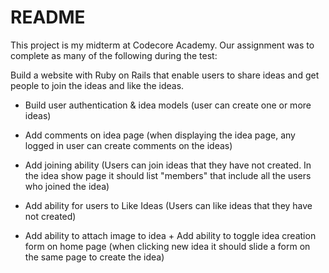 # README #

This project is my midterm at Codecore Academy. Our assignment was to complete as many of the following during the test:

Build a website with Ruby on Rails that enable users to share ideas and get people to join the ideas and like the ideas.

- Build user authentication & idea models (user can create one or more ideas)

- Add comments on idea page (when displaying the idea page, any logged in user can create comments on the ideas)

- Add joining ability (Users can join ideas that they have not created. In the idea show page it should list "members" that include all the users who joined the idea)

- Add ability for users to Like Ideas (Users can like ideas that they have not created)

- Add ability to attach image to idea + Add ability to toggle idea creation form on home page (when clicking new idea it should slide a form on the same page to create the idea)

_____

**What is required**
Reproduce exactly the lines from the beginning of the material down to the line containing "Build a website", both ends included, but not the pictures or anything after.

**Exercise answer**
 # README #

This project is my midterm at Codecore Academy. Our assignment was to complete as many of the following during the test:

Build a website with Ruby on Rails that enable users to share ideas and get people to join the ideas and like the ideas.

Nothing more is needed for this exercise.